Task details
Could you write out the records below exactly, without omitting a line?

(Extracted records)
---

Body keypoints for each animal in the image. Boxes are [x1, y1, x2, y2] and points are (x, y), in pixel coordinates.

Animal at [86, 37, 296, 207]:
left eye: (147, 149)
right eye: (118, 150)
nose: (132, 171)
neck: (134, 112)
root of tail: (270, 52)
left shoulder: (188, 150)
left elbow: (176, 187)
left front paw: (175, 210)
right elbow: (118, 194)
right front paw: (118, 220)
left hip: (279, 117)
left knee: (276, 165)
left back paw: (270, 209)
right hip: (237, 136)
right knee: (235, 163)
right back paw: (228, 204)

---

Output below
Body keypoints for each animal in the image. Boxes are [x1, y1, x2, y2] and points are (x, y), in pixel coordinates.

Animal at [86, 37, 296, 207]:
left eye: (147, 149)
right eye: (118, 150)
nose: (132, 171)
neck: (134, 112)
root of tail: (270, 52)
left shoulder: (188, 150)
left elbow: (176, 187)
left front paw: (175, 210)
right elbow: (118, 194)
right front paw: (118, 220)
left hip: (279, 117)
left knee: (276, 165)
left back paw: (270, 209)
right hip: (237, 136)
right knee: (235, 163)
right back paw: (228, 204)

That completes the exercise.